Short-term budget balance matters less than long-term productive investment. Fiscal space is not fixed. It can expand through investments that enhance social and environmental sustainability.

What to Watch

Watch debt composition. 

Not just how much countries owe. But who they owe. On what terms. Financing what.

Watch social infrastructure. 

Schools. Health systems. Care for children, older people, those with disabilities. These are not consumption. They are investments with economic and financial returns.

Watch natural capital. 

Clean air. Clean water. Fertile soils. Productive fisheries. Dense forests. These are not extras. They are foundations.

What to Avoid

Avoid one-size-fits-all thinking. 

What worked in East Asia may not work in Africa. What worked in the 1990s may not work now.
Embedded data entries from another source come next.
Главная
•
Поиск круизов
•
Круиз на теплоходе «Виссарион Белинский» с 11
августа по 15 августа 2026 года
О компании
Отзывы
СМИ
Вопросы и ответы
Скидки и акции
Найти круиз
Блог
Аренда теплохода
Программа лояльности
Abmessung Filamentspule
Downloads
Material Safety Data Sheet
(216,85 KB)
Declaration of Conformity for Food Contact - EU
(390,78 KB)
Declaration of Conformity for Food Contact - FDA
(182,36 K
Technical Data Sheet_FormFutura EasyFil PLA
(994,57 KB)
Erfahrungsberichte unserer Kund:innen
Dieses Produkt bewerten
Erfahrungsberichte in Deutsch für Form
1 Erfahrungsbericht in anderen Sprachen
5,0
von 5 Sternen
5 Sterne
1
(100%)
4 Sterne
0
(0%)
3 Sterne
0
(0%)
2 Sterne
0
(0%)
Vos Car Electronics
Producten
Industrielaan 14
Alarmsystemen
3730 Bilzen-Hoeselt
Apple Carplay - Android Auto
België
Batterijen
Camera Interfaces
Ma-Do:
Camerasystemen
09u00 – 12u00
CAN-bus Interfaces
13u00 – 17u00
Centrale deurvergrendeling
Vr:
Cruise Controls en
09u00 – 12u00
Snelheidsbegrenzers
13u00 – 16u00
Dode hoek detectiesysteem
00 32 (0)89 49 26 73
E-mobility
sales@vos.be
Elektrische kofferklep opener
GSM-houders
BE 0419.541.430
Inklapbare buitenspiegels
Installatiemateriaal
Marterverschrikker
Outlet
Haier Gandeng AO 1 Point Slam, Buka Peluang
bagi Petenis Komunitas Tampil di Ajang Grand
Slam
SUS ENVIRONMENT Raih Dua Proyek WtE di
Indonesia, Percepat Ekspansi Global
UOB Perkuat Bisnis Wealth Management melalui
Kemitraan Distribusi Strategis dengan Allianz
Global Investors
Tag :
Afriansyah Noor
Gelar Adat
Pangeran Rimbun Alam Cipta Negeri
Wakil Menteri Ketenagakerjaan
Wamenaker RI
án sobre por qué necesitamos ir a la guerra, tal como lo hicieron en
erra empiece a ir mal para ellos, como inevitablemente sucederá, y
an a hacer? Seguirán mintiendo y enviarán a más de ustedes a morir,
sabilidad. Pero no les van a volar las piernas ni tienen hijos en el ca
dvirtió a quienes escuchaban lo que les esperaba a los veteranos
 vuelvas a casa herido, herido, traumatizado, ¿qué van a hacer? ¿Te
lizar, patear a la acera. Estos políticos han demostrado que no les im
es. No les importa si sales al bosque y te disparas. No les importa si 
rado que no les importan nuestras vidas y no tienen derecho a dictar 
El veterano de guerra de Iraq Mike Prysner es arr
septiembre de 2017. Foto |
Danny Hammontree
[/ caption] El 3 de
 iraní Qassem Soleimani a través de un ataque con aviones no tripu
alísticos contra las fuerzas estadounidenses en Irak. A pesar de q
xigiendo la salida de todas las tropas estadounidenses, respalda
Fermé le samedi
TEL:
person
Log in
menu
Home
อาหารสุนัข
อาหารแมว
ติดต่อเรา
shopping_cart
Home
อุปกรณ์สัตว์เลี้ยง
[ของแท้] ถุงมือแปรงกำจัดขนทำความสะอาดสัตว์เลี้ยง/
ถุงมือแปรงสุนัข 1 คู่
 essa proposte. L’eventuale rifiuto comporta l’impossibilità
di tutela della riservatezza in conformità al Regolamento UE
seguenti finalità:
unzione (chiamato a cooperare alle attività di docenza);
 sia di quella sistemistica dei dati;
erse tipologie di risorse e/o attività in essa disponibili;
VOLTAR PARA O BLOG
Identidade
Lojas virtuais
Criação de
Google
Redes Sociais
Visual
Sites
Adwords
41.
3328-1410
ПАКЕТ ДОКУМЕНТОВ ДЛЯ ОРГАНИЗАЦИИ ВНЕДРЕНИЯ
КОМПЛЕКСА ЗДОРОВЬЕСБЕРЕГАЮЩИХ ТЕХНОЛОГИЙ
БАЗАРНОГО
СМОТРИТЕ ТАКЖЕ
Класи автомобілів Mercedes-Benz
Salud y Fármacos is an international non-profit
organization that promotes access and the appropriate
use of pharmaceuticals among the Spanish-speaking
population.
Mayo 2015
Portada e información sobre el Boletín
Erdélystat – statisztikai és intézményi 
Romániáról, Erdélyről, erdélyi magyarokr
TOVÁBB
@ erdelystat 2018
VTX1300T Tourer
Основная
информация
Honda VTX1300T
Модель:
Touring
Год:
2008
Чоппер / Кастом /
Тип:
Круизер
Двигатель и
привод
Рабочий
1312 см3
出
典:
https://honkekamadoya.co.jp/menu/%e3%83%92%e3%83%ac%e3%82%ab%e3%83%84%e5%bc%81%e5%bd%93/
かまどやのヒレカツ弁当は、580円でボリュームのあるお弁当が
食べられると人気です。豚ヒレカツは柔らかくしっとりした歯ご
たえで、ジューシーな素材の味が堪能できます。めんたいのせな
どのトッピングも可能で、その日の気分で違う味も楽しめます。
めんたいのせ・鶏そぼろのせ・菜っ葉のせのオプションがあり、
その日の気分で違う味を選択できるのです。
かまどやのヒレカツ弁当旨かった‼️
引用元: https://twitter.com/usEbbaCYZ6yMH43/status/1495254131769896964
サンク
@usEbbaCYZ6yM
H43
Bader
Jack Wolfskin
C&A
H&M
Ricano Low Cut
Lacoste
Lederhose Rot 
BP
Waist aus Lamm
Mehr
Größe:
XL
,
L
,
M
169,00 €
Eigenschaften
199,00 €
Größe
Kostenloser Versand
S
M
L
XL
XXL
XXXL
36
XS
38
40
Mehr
Context matters.

Avoid GDP fetishism. 

Growth that depletes people and planet is not development. It is liquidation disguised as progress.

Avoid false tradeoffs. 

Protecting natural capital does not mean abandoning prosperity. Using resources more efficiently can address economic productivity and environmental goals together.

The Question Keeps Getting Bigger

When I started questioning what kind of development economics we want, I expected answers. Instead, I found better questions.

Do we want economics that extracts or regenerates? That concentrates or distributes? That measures transactions or tracks wellbeing? Do we want development that happens to people or with people? That serves creditors or citizens? That counts what moves or values what matters?

These questions do not have settled answers. They have ongoing struggles. Victories and defeats. Experiments that succeed and fail.

The Feb 28 economic blackout protest shows ordinary people claiming economic power. The Beyond GDP movement shows experts rethinking foundational metrics. Debt reform proposals show institutions acknowledging past failures.

None of this guarantees better outcomes. But it creates possibility. And possibility is where development starts. The kind of development economics we want will not emerge from textbooks.

It will emerge from choices. Hard choices about what we measure, who we prioritize, and how we define progress. Those choices belong to all of us. Not just economists. Not just policymakers. Not just creditors. All of us. That is the point of asking the question. And that is why the question matters.